“可你是个和尚,‘假意’二字谁都做得,你却做不得。你要知道,这与那日救柱子并不相同,并非是一时的低头便可化解危机,你要面对的是每时每刻都是假意,无只字片语的真话。可你若真是这样,又做得哪门的和尚?”铃兰有些怀疑觉净究竟知不知道自己在做什么。
就在他说这段话的时候,他仍旧是一副清风朗月的模样,可一旦屈从刘少平,便意味着要同他一起共谋一切苟且之事,否则竹篮打水都是轻的,一不留神还有性命之虞。
“戒律清规是为了断恶,断恶是为了心怀慈悲,可若千万人都在苦海,却只因不愿染恶而拒绝搭救,又谈何慈悲呢。”觉净说。
“你若真如此坦然,那你现在又在难过什么呢?”铃兰问。
觉净一怔,眼中闪过片刻的疑惑,像是自己都没有发现自己的难过,但紧接着他又释然了,平静地接受了自己意料之外的情感,平静地回答铃兰:“大概是觉得日后怕是要做许多不堪之事,有愧于师父教导吧。”

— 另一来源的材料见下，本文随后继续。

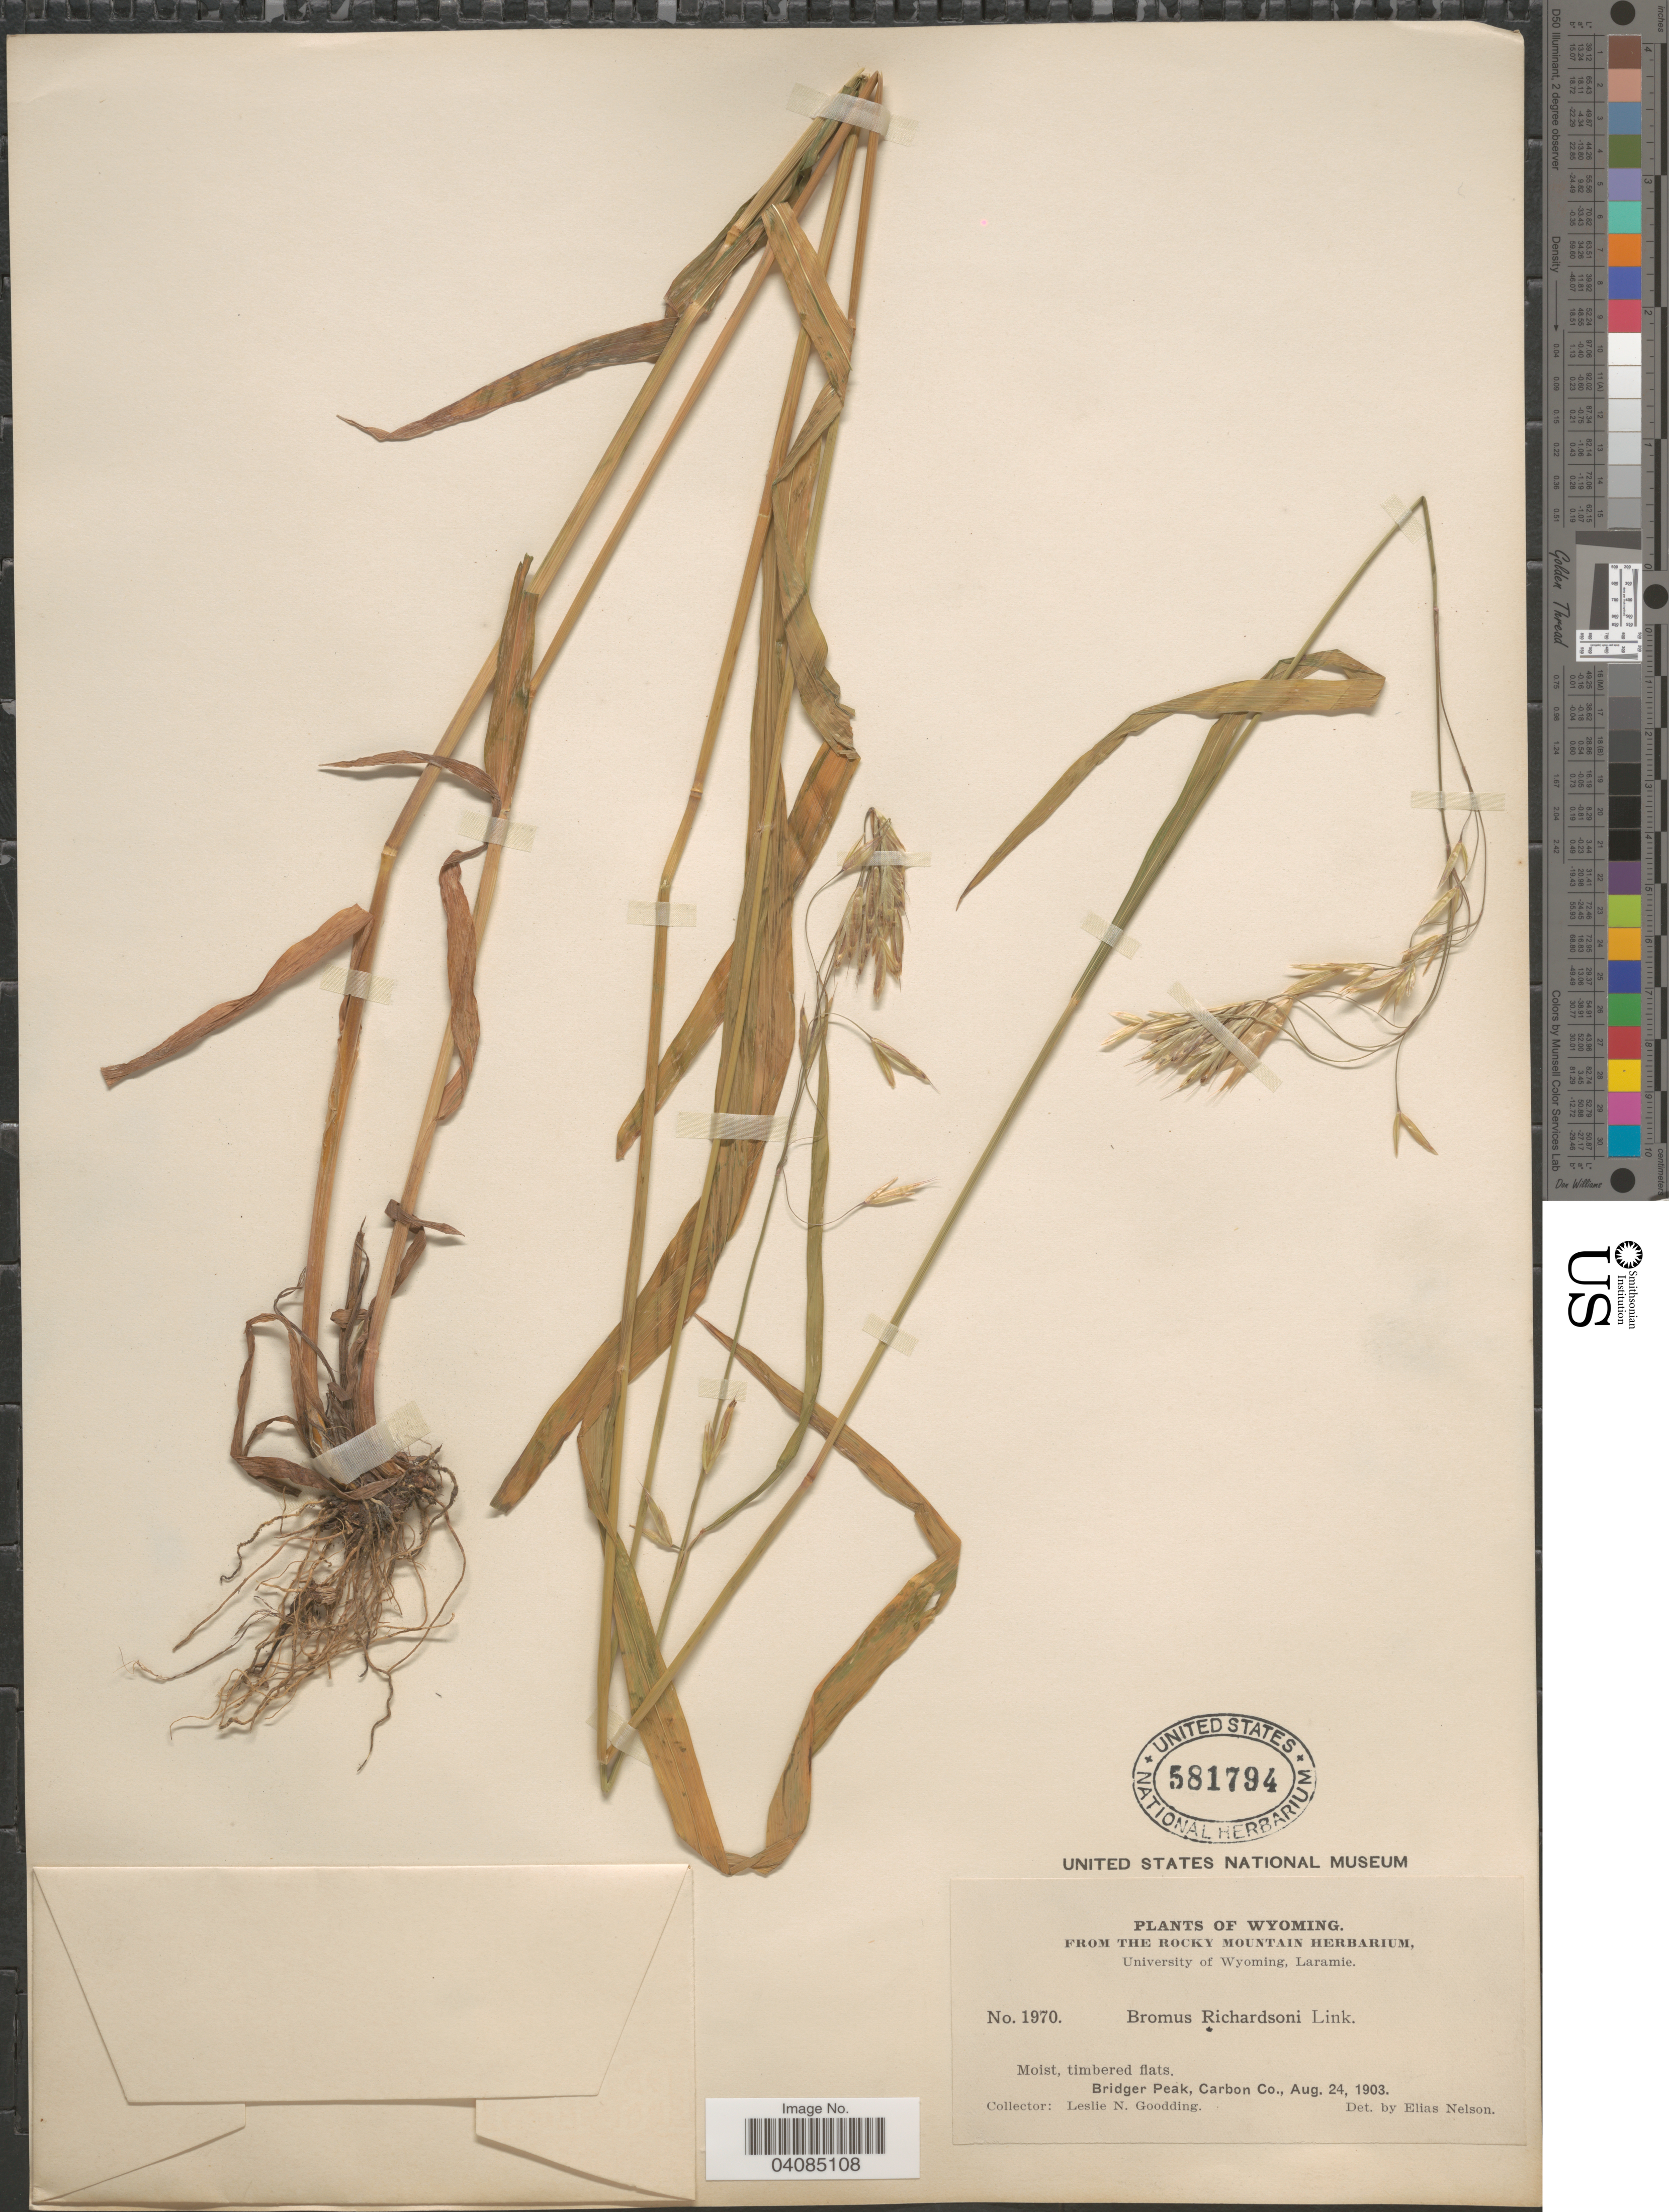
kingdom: Plantae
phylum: Tracheophyta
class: Liliopsida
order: Poales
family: Poaceae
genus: Bromus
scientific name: Bromus richardsonii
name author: Link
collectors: L. N. Goodding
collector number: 1970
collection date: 1903-08-24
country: United States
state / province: Wyoming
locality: Moist, timbered flats. Bridger Peak, Carbon Co.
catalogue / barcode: US 581794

铃兰不自觉地叹了一口气,却又毫无来由地觉得这番话从他嘴里说出来实在是太理所应当了。
风平浪静、河清海晏之时守着戒律清规,与天子谈慈悲,同百姓讲佛道;八方风雨、礼坏乐缺时暂离青灯古佛,与妖魔鬼怪一斗,同黎民苍生并肩。
铃兰是真的不觉得他所思所想有什么不堪之处,或是说他所行所为有什么愧对他人的地方。
但是觉净会这样觉得,纵然这一步走得毫无迟疑,但今后的日日夜夜,他或许都会在心里反反复复地惩罚自己,或许在踏出这一步的那一刻,他已为自己判了罪,只等一切尘埃落定后再向他心中的佛忏悔。
他有不可舍弃的道。
铃兰不懂,却也不愿置喙,便转而打听:“道理我都知道,但即使你蛰伏在刘少平身旁,又能做什么呢?老实交代,你是不是选了边?你选的是谁?”
觉净侧头细想了想,而后摇了摇头:“这个不能说。”
铃兰始料未及,被堵得一时有些语塞,半响后才自我放弃到:“行,不能说便算了。那第二个原因能说吗?”
觉净点了点头,回答道:“第二原因是因为你。”
“我?”
“姑娘欲行之事实在危险,贫僧曾劝姑娘就此放弃,由贫僧替你讨回公道,可姑娘担心贫僧心软,并不愿意相信。却不知到了如今,姑娘可愿意相信贫僧了?”觉净说。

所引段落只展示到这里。